NeBula: Quest for Robotic Autonomy in Challenging Environments; TEAM CoSTAR at the DARPA Subterranean Challenge
Agha, Ali, Otsu, Kyohei, Morrell, Benjamin, Fan, David D., Thakker, Rohan, Santamaria-Navarro, Angel, Kim, Sung-Kyun, Bouman, Amanda, Lei, Xianmei, Edlund, Jeffrey, Ginting, Muhammad Fadhil, Ebadi, Kamak, Anderson, Matthew, Pailevanian, Torkom, Terry, Edward, Wolf, Michael, Tagliabue, Andrea, Vaquero, Tiago Stegun, Palieri, Matteo, Tepsuporn, Scott, Chang, Yun, Kalantari, Arash, Chavez, Fernando, Lopez, Brett, Funabiki, Nobuhiro, Miles, Gregory, Touma, Thomas, Buscicchio, Alessandro, Tordesillas, Jesus, Alatur, Nikhilesh, Nash, Jeremy, Walsh, William, Jung, Sunggoo, Lee, Hanseob, Kanellakis, Christoforos, Mayo, John, Harper, Scott, Kaufmann, Marcel, Dixit, Anushri, Correa, Gustavo, Lee, Carlyn, Gao, Jay, Merewether, Gene, Maldonado-Contreras, Jairo, Salhotra, Gautam, Da Silva, Maira Saboia, Ramtoula, Benjamin, Fakoorian, Seyed, Hatteland, Alexander, Kim, Taeyeon, Bartlett, Tara, Stephens, Alex, Kim, Leon, Bergh, Chuck, Heiden, Eric, Lew, Thomas, Cauligi, Abhishek, Heywood, Tristan, Kramer, Andrew, Leopold, Henry A., Choi, Chris, Daftry, Shreyansh, Toupet, Olivier, Wee, Inhwan, Thakur, Abhishek, Feras, Micah, Beltrame, Giovanni, Nikolakopoulos, George, Shim, David, Carlone, Luca, Burdick, Joel
This paper presents and discusses algorithms, hardware, and software architecture developed by the TEAM CoSTAR (Collaborative SubTerranean Autonomous Robots), competing in the DARPA Subterranean Challenge.

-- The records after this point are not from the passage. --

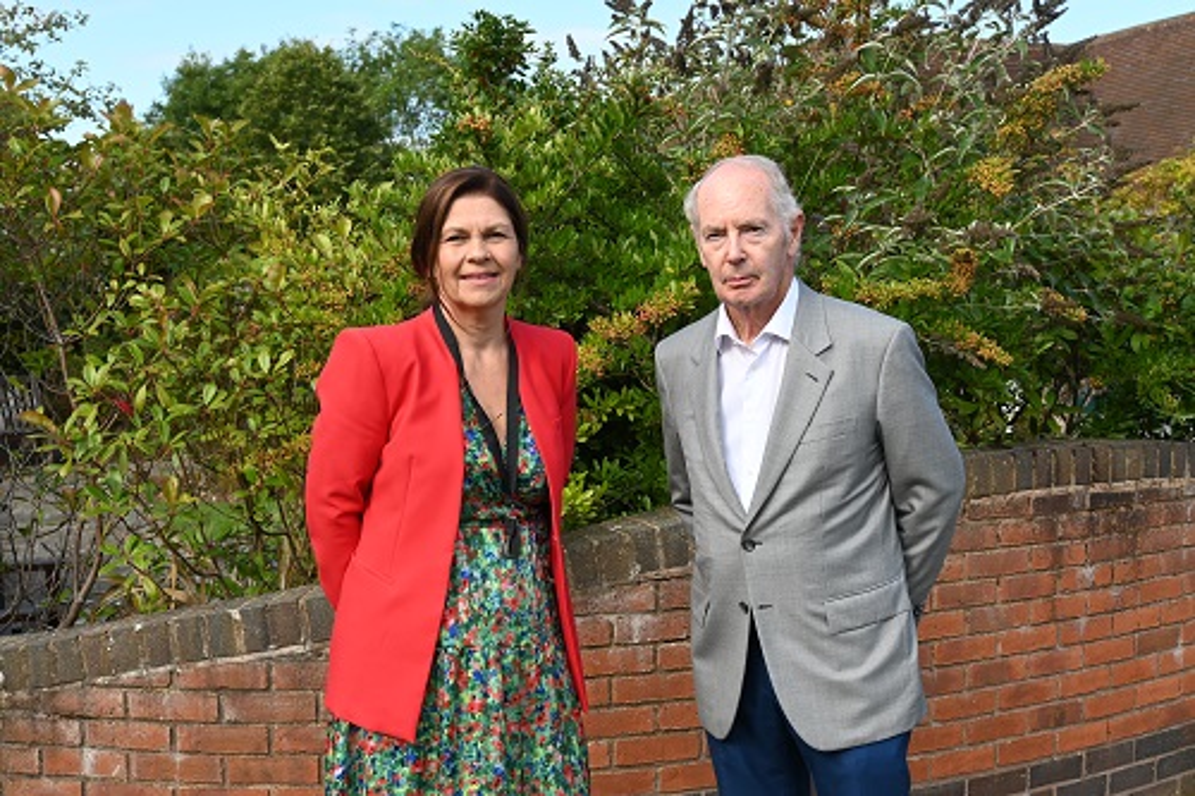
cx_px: 598
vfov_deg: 30.8
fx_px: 1443
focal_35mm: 44
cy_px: 398
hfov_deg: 45.0
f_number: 5.6
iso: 110
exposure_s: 1/250
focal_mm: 29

Specifically, it presents the techniques utilized within the Tunnel (2019) and Urban (2020) competitions, where CoSTAR achieved 2nd and 1st place, respectively. We also discuss CoSTAR's demonstrations in Martian-analog surface and subsurface (lava tubes) exploration. The paper introduces our autonomy solution, referred to as NeBula (Networked Belief-aware Perceptual Autonomy). NeBula is an uncertainty-aware framework that aims at enabling resilient and modular autonomy solutions by performing reasoning and decision making in the belief space (space of probability distributions over the robot and world states). We discuss various components of the NeBula framework, including: (i) geometric and semantic environment mapping; (ii) a multi-modal positioning system; (iii) traversability analysis and local planning; (iv) global motion planning and exploration behavior; (i) risk-aware mission planning; (vi) networking and decentralized reasoning; and (vii) learning-enabled adaptation. We discuss the performance of NeBula on several robot types (e.g. wheeled, legged, flying), in various environments. We discuss the specific results and lessons learned from fielding this solution in the challenging courses of the DARPA Subterranean Challenge competition.